Tensile/Compressive Fatigue and Interface Characterization of Al2O3 Fiber/Al-2.5% Li Alloy Metal Matrix Composite.

摘要

The fatigue response to cyclic roads of a continuous A12O3 fiber/aluminum-lithium alloy metal matrix composite was successfully characterized at room temperature and 175 C. Low cycle fatigue was dominated by crack propagation perpendicular to the axial fiber direction at both temperatures. Alternately, high cycle fatigue was governed by crack propagation parallel to the axial fiber direction; at room temperature this crack growth was believed to have occurred through the matrix, whereas at 175 C it propagated through weakened composite interfaces.
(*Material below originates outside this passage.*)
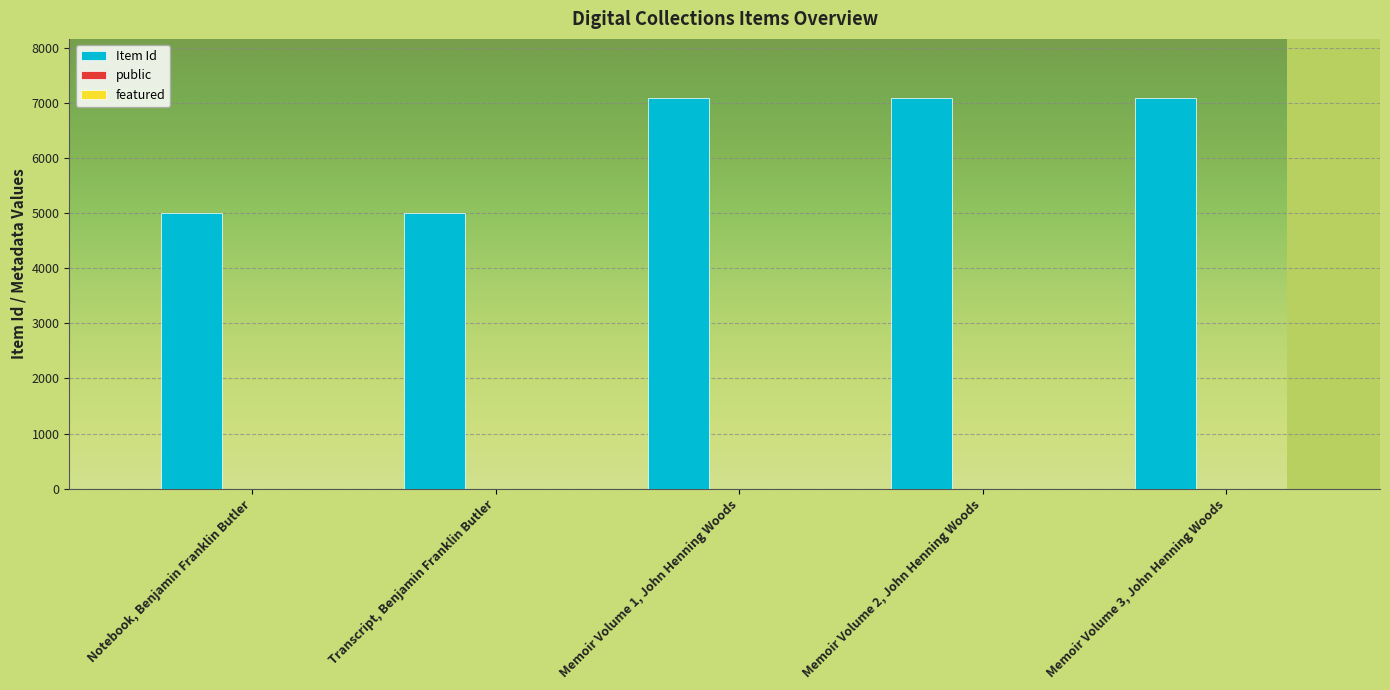

What is the sum of all Item Id values?

31269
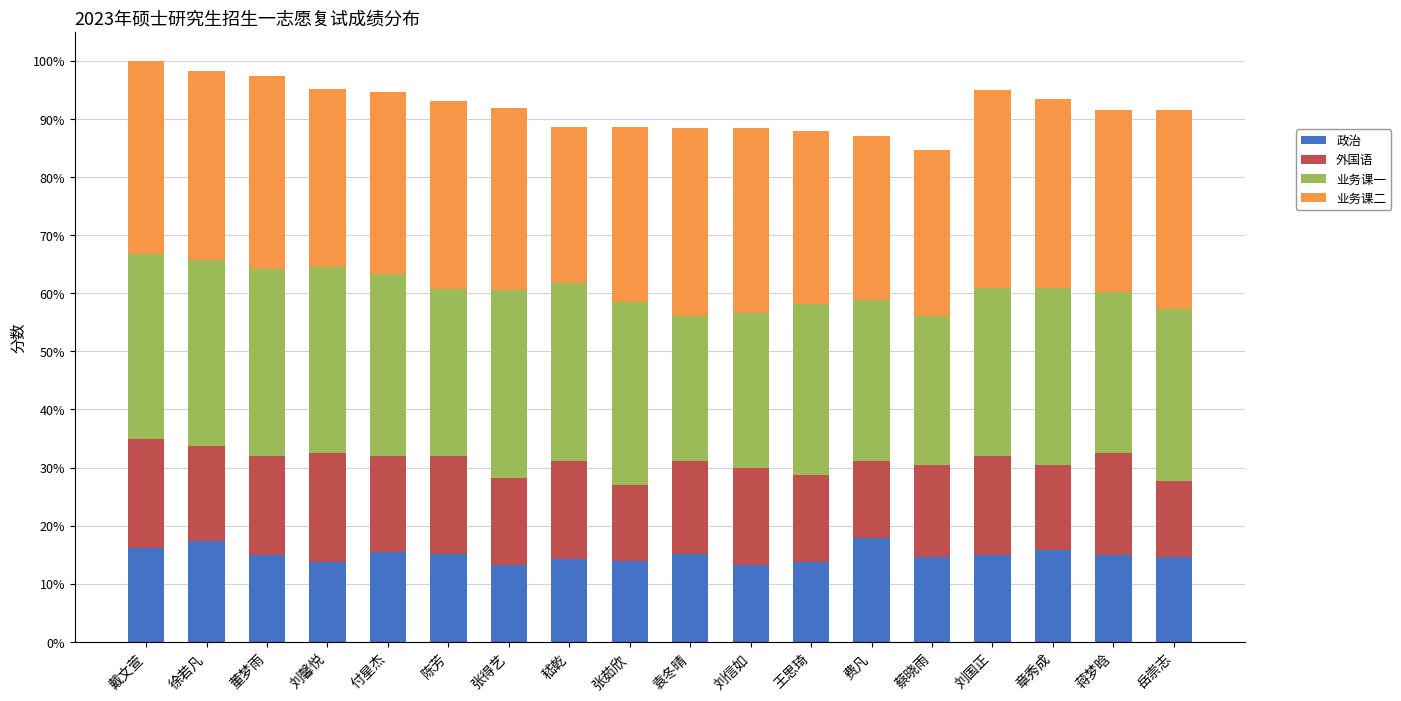

List the series in order of their peak value, highest first.

业务课二, 业务课一, 外国语, 政治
The interfacial reaction product was also thoroughly characterized for both as-received composites and composites subjected to 10 million cycles at 175 C (defined as runout). In the as-received composite, interfaces ranged in thickness from 0.05 to 0.8 microns. Its growth was non-homogeneous and preferential along the grain boundaries of Al203. The reaction product was composed of two phases: (1) LiA1508 (a cubic spinel) and (2) alpha-LiA102. The cubic spinel was determined to be the major phase. The combination of cyclic loads (as they affect compressive and tensile strength) and elevated temperatures caused an exaggerated growth of the interfacial reaction zone; the layer thickness after runout ranged from 0.05 to 6.0 microns. This growth process corresponded to a weakening of the interface, which decreased fatigue strength at the elevated test temperature of 175 C.